* Records
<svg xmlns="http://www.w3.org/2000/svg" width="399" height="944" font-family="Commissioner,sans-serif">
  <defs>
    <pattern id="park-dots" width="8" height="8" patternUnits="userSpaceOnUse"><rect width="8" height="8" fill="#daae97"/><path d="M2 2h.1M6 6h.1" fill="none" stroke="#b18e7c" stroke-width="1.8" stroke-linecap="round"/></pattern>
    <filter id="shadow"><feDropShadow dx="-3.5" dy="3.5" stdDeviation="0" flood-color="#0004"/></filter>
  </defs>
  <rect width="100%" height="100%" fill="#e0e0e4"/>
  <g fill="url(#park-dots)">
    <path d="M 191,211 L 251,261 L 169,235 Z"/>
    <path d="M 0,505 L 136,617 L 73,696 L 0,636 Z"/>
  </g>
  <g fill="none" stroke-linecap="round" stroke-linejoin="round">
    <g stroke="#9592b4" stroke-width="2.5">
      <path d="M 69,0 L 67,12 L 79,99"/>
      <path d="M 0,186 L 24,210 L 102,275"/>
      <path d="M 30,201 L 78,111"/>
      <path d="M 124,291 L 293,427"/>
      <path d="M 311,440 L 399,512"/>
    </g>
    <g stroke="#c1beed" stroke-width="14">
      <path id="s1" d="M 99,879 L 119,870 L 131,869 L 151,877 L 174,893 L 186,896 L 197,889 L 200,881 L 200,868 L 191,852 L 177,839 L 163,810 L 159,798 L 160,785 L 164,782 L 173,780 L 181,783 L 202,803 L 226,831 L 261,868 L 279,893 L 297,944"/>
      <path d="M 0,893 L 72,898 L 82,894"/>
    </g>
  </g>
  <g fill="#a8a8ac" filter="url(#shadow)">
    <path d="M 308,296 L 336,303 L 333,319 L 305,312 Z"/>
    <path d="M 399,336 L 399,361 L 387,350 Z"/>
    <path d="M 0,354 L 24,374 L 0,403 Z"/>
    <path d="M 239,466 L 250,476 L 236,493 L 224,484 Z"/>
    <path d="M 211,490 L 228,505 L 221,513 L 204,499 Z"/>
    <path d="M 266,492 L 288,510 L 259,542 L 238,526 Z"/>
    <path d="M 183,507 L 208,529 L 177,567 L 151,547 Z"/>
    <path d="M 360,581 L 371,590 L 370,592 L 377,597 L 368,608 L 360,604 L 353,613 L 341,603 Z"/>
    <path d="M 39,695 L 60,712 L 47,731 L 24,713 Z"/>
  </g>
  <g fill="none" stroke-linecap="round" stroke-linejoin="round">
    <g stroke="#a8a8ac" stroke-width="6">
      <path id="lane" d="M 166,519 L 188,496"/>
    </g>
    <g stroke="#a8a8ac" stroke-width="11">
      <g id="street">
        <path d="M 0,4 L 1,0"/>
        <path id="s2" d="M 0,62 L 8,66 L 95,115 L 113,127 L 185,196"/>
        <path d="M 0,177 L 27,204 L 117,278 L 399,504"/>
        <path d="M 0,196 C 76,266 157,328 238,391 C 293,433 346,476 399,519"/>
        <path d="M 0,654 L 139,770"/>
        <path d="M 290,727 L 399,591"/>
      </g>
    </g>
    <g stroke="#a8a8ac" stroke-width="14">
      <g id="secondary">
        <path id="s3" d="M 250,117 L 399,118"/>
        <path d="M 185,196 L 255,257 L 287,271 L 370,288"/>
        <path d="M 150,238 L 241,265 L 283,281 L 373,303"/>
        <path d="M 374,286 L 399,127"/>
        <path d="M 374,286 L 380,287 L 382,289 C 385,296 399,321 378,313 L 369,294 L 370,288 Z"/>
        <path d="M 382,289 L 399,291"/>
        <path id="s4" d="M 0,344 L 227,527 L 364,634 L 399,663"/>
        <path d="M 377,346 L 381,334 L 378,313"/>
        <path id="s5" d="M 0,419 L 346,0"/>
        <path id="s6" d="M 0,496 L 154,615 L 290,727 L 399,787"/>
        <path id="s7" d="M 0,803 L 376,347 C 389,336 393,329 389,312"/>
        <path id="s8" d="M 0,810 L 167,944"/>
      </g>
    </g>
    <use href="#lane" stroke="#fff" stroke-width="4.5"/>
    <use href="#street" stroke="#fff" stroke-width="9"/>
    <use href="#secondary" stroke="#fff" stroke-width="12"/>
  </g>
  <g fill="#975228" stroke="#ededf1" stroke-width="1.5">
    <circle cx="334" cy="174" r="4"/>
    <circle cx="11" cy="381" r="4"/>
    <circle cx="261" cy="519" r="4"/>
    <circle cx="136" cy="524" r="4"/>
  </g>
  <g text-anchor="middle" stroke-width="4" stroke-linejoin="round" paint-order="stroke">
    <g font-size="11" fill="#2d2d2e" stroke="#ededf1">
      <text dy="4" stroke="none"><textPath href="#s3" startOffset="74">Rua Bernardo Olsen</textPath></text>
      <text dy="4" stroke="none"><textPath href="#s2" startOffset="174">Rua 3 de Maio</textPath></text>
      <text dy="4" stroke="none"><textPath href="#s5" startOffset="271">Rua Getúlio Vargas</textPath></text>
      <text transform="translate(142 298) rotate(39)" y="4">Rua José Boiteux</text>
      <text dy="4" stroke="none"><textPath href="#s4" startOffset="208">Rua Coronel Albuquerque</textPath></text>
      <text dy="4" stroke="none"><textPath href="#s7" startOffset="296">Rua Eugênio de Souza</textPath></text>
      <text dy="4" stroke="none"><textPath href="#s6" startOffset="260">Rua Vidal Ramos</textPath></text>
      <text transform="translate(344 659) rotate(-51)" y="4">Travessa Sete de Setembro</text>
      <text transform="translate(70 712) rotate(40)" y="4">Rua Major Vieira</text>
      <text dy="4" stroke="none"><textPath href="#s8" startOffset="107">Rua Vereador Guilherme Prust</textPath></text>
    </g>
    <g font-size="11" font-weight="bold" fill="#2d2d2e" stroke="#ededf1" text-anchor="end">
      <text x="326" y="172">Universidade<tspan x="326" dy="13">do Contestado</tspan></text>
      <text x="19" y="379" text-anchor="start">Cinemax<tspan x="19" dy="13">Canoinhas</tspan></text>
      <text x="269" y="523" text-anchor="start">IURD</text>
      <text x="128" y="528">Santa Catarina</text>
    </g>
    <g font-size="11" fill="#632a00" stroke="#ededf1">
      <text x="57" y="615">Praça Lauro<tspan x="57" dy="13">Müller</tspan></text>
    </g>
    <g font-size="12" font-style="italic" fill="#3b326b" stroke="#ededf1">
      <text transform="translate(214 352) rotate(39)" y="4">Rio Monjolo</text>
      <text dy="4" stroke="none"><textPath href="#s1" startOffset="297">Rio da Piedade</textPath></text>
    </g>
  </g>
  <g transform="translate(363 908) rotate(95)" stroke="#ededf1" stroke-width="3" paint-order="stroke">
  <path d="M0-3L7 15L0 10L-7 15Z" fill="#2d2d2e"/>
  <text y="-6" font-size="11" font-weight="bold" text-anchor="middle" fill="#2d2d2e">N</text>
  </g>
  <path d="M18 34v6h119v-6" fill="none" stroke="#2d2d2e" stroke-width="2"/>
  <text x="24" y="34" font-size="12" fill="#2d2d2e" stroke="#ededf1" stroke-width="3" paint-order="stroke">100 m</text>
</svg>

* The problem
In the data, find how many lines hold the string "middle", and answer with the number only.

* Output below
2